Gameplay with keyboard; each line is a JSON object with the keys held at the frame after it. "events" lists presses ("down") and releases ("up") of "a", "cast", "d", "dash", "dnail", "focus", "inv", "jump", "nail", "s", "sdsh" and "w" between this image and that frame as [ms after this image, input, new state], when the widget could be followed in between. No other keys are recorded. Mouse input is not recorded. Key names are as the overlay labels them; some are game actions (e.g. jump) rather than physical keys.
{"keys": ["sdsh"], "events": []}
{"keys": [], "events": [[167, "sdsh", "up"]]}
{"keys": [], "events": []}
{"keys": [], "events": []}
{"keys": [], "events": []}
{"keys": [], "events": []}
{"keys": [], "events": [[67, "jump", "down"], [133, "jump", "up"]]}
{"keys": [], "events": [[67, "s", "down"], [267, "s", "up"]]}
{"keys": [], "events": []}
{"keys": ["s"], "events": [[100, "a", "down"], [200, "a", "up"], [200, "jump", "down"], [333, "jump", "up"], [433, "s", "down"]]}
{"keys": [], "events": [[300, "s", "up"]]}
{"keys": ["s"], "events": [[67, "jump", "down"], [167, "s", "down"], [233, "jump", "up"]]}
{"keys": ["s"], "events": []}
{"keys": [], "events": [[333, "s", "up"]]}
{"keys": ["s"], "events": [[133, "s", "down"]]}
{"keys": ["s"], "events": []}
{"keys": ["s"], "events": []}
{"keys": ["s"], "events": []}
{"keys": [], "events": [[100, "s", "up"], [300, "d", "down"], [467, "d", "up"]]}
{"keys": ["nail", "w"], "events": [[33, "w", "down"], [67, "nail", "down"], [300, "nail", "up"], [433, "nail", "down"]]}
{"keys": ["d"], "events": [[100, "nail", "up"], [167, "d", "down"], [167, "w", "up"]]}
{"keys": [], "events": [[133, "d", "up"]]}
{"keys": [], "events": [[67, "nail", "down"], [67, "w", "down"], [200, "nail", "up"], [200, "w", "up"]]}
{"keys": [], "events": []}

### TASK
Search term "nail": return each line of the data that contains it.

### SOLUTION BELOW
Gameplay with keyboard; each line is a JSON object with the keys held at the frame after it. "events" lists presses ("down") and releases ("up") of "a", "cast", "d", "dash", "dnail", "focus", "inv", "jump", "nail", "s", "sdsh" and "w" between this image and that frame as [ms after this image, input, new state], when the widget could be followed in between. No other keys are recorded. Mouse input is not recorded. Key names are as the overlay labels them; some are game actions (e.g. jump) rather than physical keys.
{"keys": ["nail", "w"], "events": [[33, "w", "down"], [67, "nail", "down"], [300, "nail", "up"], [433, "nail", "down"]]}
{"keys": ["d"], "events": [[100, "nail", "up"], [167, "d", "down"], [167, "w", "up"]]}
{"keys": [], "events": [[67, "nail", "down"], [67, "w", "down"], [200, "nail", "up"], [200, "w", "up"]]}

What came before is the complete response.